Armanda Álvaro Alberto, fundadora da Escola Proletária de Meriti, fez parte do Manifesto dos Pioneiros da Educação Nova em 1932. Participou ativamente dos setores do movimento feminista brasileiro. Neste viés a Escola Proletária de Meriti foi um soluço de forma a oportunizar condições de acessibilidade entre aqueles que eram desligitimizados na cultura dominante.

A autora LEITE (2002, p. 37) afirma que: “Na educação, a categorização levou à criação de diferentes formas de atendimento baseadas no rendimento e capacidade individuais, estabelecendo-se uma relação normal versus patológico que se refletiu, em âmbito escolar, na criação de escolas com classes especiais e regulares. Tal estratégia manteve o "diferente" à distância, segregado, tendo como conseqüência a rotulação que alijou do sistema de ensino um considerável número de alunos que, por apresentarem déficits de aprendizagem, foram excluídos do ensino regular e inseridos no ensino especial”.

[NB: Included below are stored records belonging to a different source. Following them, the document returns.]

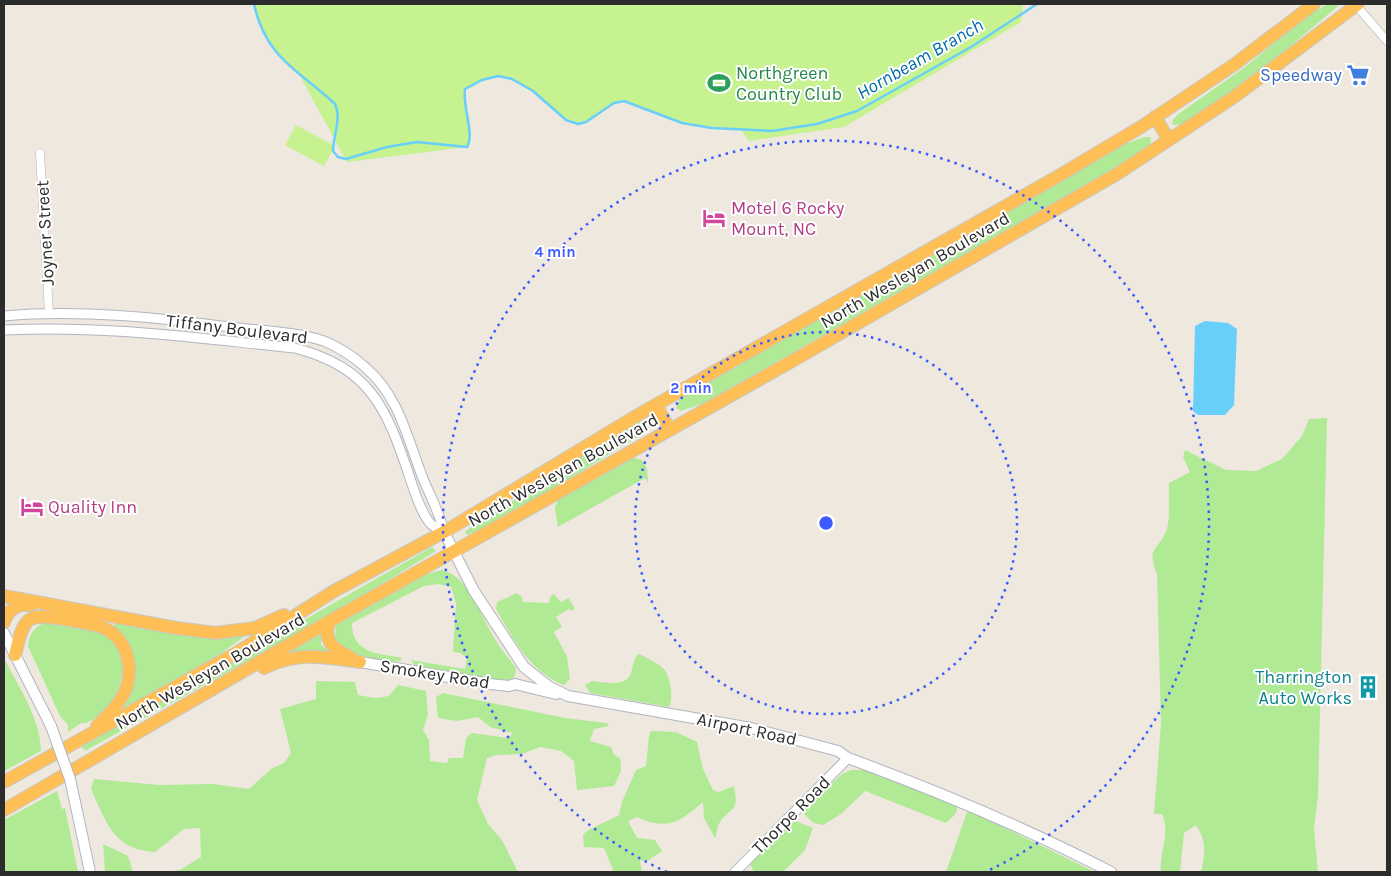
<svg xmlns="http://www.w3.org/2000/svg" width="1391" height="876" font-family="Karla,sans-serif">
<rect width="100%" height="100%" fill="#efe8de"/>
<path fill="#b0ea95" d="M1328,4H1338L1337,7L1252,78L1185,124L1173,125L1172,121L1177,115L1245,67L1309,14Z
M1144,137H1151L1150,146L1131,159L705,403L681,411L676,408L680,398L1123,145Z
M1327,418L1318,796L1314,828L1318,872H1201C1205,854 1207,841 1196,825L1184,833L1180,872H1161C1159,849 1171,836 1162,814H1154L1161,723L1157,574C1146,546 1158,552 1166,531C1171,521 1168,495 1169,483L1190,472L1183,457L1185,450L1226,470L1256,471L1282,459L1302,436L1309,419Z
M643,420H648L653,424L646,432L499,521L467,535L465,532L470,528L634,423Z
M635,458L642,460L647,469L648,483L645,478L558,527L555,508L558,499L629,459Z
M432,547L436,551L327,617L83,752L86,749H82L83,746Z
M442,570C470,577 481,617 495,639C501,649 508,658 516,668L515,676L511,680L489,679L415,666L411,660L465,669L467,659L461,653L453,652L456,603L451,587L438,584L424,586L352,623C352,654 378,653 402,658L400,661C390,663 350,655 342,648C339,645 337,642 335,639L336,624L426,574Z
M517,593L522,597L523,602L549,603L550,597L554,594L561,602L569,598L575,609L571,611L569,609L556,617L562,627L554,632L567,657L570,679L564,685C530,672 513,639 496,609L497,602Z
M115,620L212,637L245,636L220,654L115,715C140,679 144,661 113,628Z
M47,622C64,625 85,625 100,632C137,650 123,696 98,716C92,720 88,724 81,723L68,732V725L60,716L28,646C29,633 35,626 47,622Z
M321,633V645L335,655L280,656Z
M638,654C645,656 657,663 663,668C670,674 674,699 669,707L590,693L585,685L592,681C604,682 626,688 631,673C633,666 633,660 638,654Z
M4,658C18,686 41,719 41,751L4,771Z
M316,681L355,682L358,695L375,698L389,696L398,685L426,691L428,714L423,730L429,740L430,761L447,763L449,758H463L466,738L472,733L508,738L513,733L490,727L478,717L457,721L438,718L436,697L443,693L565,718L607,723L609,726L594,729L590,741L611,747L614,755L620,758L621,771L614,786L577,790L574,761L561,751L540,747L522,754L497,755L487,758L477,800L488,824L502,840L518,872H169L180,870L201,857L200,828L184,829L155,852C114,850 106,822 91,789L94,779L160,785L213,784L249,789L271,769L284,763L291,753L280,709L316,699Z
M651,731L676,732L697,742L703,769L713,790L719,792L734,786C739,812 733,805 720,822C717,826 717,833 715,838L704,818L703,802C680,822 667,831 637,817L628,821L637,838L655,840L662,851L649,860L640,861L642,872H614L604,848L584,847L583,835C588,828 609,821 619,815L622,802L636,770L646,766L649,736Z
M851,770H864L877,774L957,805C958,816 952,816 946,823L865,791L841,814L823,825L814,823L803,813L804,808L842,774Z
M57,791L62,809L65,808L78,872H4V820Z
M967,812H972L1095,872H946Z
M793,820L813,828L805,850L783,872H754L750,864L753,860Z
M103,844L128,856L133,872H105Z"/>
<path fill="#c6f290" d="M254,4H1023L1021,22L844,127L749,141L741,130L682,123L624,101L617,102L607,107L586,122L578,124L569,122L533,91L503,76L482,80L465,89C462,106 475,134 467,147L347,162L300,76L286,64L274,49L260,23Z
M296,125L335,146L324,166L285,145Z"/>
<path fill="#68cffa" d="M1205,321L1228,323L1237,329L1234,405L1225,415H1198L1193,411L1195,326Z"/>
<g fill="none" stroke-linecap="round" stroke-linejoin="round">
<path stroke="#68cffa" stroke-width="2.5" d="M254,4C266,59 299,70 335,104C342,118 333,136 333,151L338,157L346,159L387,147L417,142L467,147C475,134 462,106 465,89L482,80L498,76L512,79L533,91L566,120L578,124L586,122L614,103L624,101L682,123L712,128L772,131L817,124L857,111L971,47L1037,4"/>
<defs>
<path id="minor" d="M1355,4L1387,41
M40,153L49,314"/>
<path id="tertiary" d="M4,316C82,309 160,318 238,328C266,331 297,332 324,341C338,347 354,357 365,367C399,396 407,437 422,476C430,496 439,511 444,532
M4,330C104,325 195,338 295,348C370,368 386,407 409,475C413,488 421,514 431,524C434,527 440,530 444,532
M735,872L848,758"/>
<path id="secondary" d="M444,532L474,591L524,667L548,686L568,696L751,728L838,751L848,758C938,791 1026,828 1111,872
M4,633L51,726
M360,662L490,684L509,686L515,684L556,694
M75,802L90,872"/>
<path id="trunk" d="M1155,117L1169,140
M656,405L670,430
M4,596L176,628L215,633L255,628L284,615
M330,621C321,641 335,650 352,658
M4,622C8,610 17,603 31,605
M15,655C18,645 20,627 29,620C37,614 53,618 63,619C76,621 91,623 104,628C131,641 136,677 120,700C114,710 105,718 97,726
M264,668C299,651 323,657 360,662
M4,782L238,652L334,591L444,532L638,415L1055,178L1141,127L1235,64L1314,4
M4,810L330,621L794,360L1117,174L1234,97L1358,4"/>
</defs>
<use href="#minor" stroke="#b2b4c1" stroke-width="9"/>
<use href="#tertiary" stroke="#b2b4c1" stroke-width="11"/>
<use href="#secondary" stroke="#b2b4c1" stroke-width="12"/>
<use href="#trunk" stroke="#c8c8c8" stroke-width="14"/>
<use href="#minor" stroke="#fff" stroke-width="8"/>
<use href="#tertiary" stroke="#fff" stroke-width="9"/>
<use href="#secondary" stroke="#fff" stroke-width="10"/>
<use href="#trunk" stroke="#fec056" stroke-width="12"/>
<defs>
<path id="secondary-bridge" d="M51,726L70,779L75,802"/>
</defs>
<use href="#secondary-bridge" stroke="#b2b4c1" stroke-width="12" stroke-linecap="butt"/>
<use href="#secondary-bridge" stroke="#fff" stroke-width="10"/>
</g>
<g fill="none" stroke="#3b5aff" stroke-width="2.5" stroke-dasharray="2.5 5">
<circle cx="826" cy="523" r="191"/>
<path d="M667 872A383 383 0 1 1 985 872"/>
</g>
<defs>
<symbol id="supermarket-bare" viewBox="-9 -9 18 18"><path d="M-6-5.5h2.5l.6 2H6L4.5 2H-2.5L-4.4-4H-6ZM-1.5 3.2a1.3 1.3 0 1 0 .1 0ZM3 3.2a1.3 1.3 0 1 0 .1 0Z" fill="#3f7fe0" stroke="#fff" stroke-width="2.5" paint-order="stroke"/></symbol>
<symbol id="stadium-bare" viewBox="-9 -9 18 18"><path d="M0-5a6.5 5 0 1 0 0 10a6.5 5 0 1 0 0-10ZM-3.5-1.8h7v3.6h-7Z" fill="#2e9e5b" stroke="#fff" stroke-width="2.5" paint-order="stroke"/></symbol>
<symbol id="hotel-bare" viewBox="-9 -9 18 18"><path d="M-6-4.5h1.5V1H6V5H4.5V3h-9V5H-6ZM-4 0a1.8 1.8 0 1 1 3.6 0ZM.5 0V-2.5h3Q6-2.5 6 0Z" fill="#d1479c" stroke="#fff" stroke-width="2.5" paint-order="stroke"/></symbol>
<symbol id="building-bare" viewBox="-9 -9 18 18"><path d="M-4-6H4V6H1V3H-1V6H-4ZM-2.5-4.3h1.7v1.8h-1.7ZM.8-4.3h1.7v1.8H.8ZM-2.5-1h1.7V.8h-1.7ZM.8-1h1.7V.8H.8Z" fill="#0f9aa8" stroke="#fff" stroke-width="2.5" paint-order="stroke"/></symbol>
</defs>
<g fill-rule="evenodd">
<use href="#supermarket-bare" x="1342" y="59" width="32" height="32"/>
<use href="#stadium-bare" x="703" y="67" width="32" height="32"/>
<use href="#hotel-bare" x="698" y="202" width="32" height="32"/>
<use href="#hotel-bare" x="16" y="491" width="32" height="32"/>
<use href="#building-bare" x="1352" y="671" width="32" height="32"/>
</g>
<g text-anchor="middle" dominant-baseline="central" stroke-width="4" stroke-linejoin="round" paint-order="stroke">
<g font-size="18" fill="#27864d" stroke="#fff" text-anchor="start">
<text x="736" y="73">Northgreen<tspan x="736" dy="21">Country Club</tspan></text>
</g>
<g font-size="18" fill="#366cbe" stroke="#fff" text-anchor="end">
<text x="1342" y="75">Speedway</text>
</g>
<g font-size="18" fill="#b23c85" stroke="#fff" text-anchor="start">
<text x="731" y="208">Motel 6 Rocky<tspan x="731" dy="21">Mount, NC</tspan></text>
<text x="48" y="507">Quality Inn</text>
</g>
<g font-size="18" fill="#2c2c2c" stroke="#fff">
<text transform="translate(45 233) rotate(-93)">Joyner Street</text>
<text transform="translate(915 270) rotate(-30)">North Wesleyan Boulevard</text>
<text transform="translate(237 329) rotate(7)">Tiffany Boulevard</text>
<text transform="translate(563 470) rotate(-29)">North Wesleyan Boulevard</text>
<text transform="translate(210 671) rotate(-30)">North Wesleyan Boulevard</text>
<text transform="translate(435 674) rotate(9)">Smokey Road</text>
<text transform="translate(747 729) rotate(12)">Airport Road</text>
<text transform="translate(791 815) rotate(-45)">Thorpe Road</text>
</g>
<g font-size="18" fill="#0d838f" stroke="#fff" text-anchor="end">
<text x="1352" y="677">Tharrington<tspan x="1352" dy="21">Auto Works</tspan></text>
</g>
<g font-size="19" font-style="italic" fill="#016cac" stroke="#fff">
<text transform="translate(920 59) rotate(-30)">Hornbeam Branch</text>
</g>
</g>
<circle cx="826" cy="523" r="8" fill="#3b5aff" stroke="#fff" stroke-width="2.5"/>
<g font-size="15" text-anchor="middle" font-weight="bold" fill="#3b5aff" stroke="#fff" stroke-width="4" stroke-linejoin="round" paint-order="stroke">
<text x="555" y="257">4 min</text>
<text x="691" y="393">2 min</text>
</g>
<rect width="1391" height="876" fill="none" stroke="#2c2c2c" stroke-width="10"/>
</svg>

O próprio BOURDIEU (2003, p. 111) assevera que: “...de fato, basta que a instituição escolar permita o funcionamento dos mecanismos objetivos da difusão cultural e se exima de trabalhar, sistematicamente, para fornecer a todos, na e pela própria mensagem pedagógica, os instrumentos que condicionam a recepção adequada da mensagem escolar para que a Escola reduplique as desigualdades iniciais e, por suas sanções, legitime a transmissão do capital cultural”.

A Escola Proletária de Meriti causou tanto desconforto para os modeladores (dominadores) da educação brasileira daquela época que culminou na prisão de Armanda Álvaro Alberto em 1937, sob acusação de “subversão e comunismo”. Quando libertada voltou a colaborar com a escola, porém de forma menos expressiva. Veio a falecer em 1974, com 81 anos de idade.

Os autores/pensadores, Pierre Bourdieu e Armanda Álvaro Aberto, apesar de não haver registros de uma interferência textual/conceitual entre ambos, formam uma junção empírica entre a teoria e a prática - fica explicito que foram as mesmas temáticas sociológicas que os impulsionaram. Sendo assim, ambos demonstram a ineficácia da proposta escolar de protagonizar a igualdade, aflorando os habitus como fonte primaria de vivência, além de desvelar os inúmeros campos de intervenção estudantil que requerem a apropriação de capitais (intelectual, cultural, social e econômico) para a sobrevivência moderna.

Assim e simplesmente,
Vinicius Seabra | vs.seabra@gmail.com
[escrito em 10 de Março de 2015]


::Referências Bibliográficas::

BERNAL, Anastasio Ovejero. Anarquismo espanhol e educação. In: EDUCAÇÃO LIBERTÁRIA - Educação e Revolução na Espanha Libertária. Nº1. 3º quadrimestre de 2006. IEL. São Paulo: Imaginário. P.9-24

BOURDIEU, Pierre. Escritos de Educação. Petrópolis: Vozes, 1998.

BOURDIEU, Pierre; DARBEL, Alain. O amor pela arte – os museus de arte na Europa e seu público. São Paulo: Edusp/Zouk, 2003.

LEITE, Ana Maria Alexandre. Escola Regional Meriti: Limites e Possibilidades da Escola Inclusiva. 120 f. Dissertação (Mestrado em Educação) - Pontifícia Universidade Católica Do Rio de Janeiro, Rio de Janeiro, 2002.

LOURENÇO FILHO, M. B. Introdução ao estudo da Escola Nova. São Paulo: Melhoramentos: FNME, 1978.

MIGNOT, Ana Crystina Venâncio. Baú de memórias, bastidores de histórias. O legado pioneiro de Armanda Álvaro Alberto. Bragança Paulista: Editora da Universidade São Francisco, 2002.

SILVA, Vilma Correa Amancio da. Um caminho inovador: o projeto educacional da Escola Regional de Merity (1921-1937). 113 f. Dissertação (Mestrado em Educação) - Universidade Federal Fluminense, Niterói, 2008.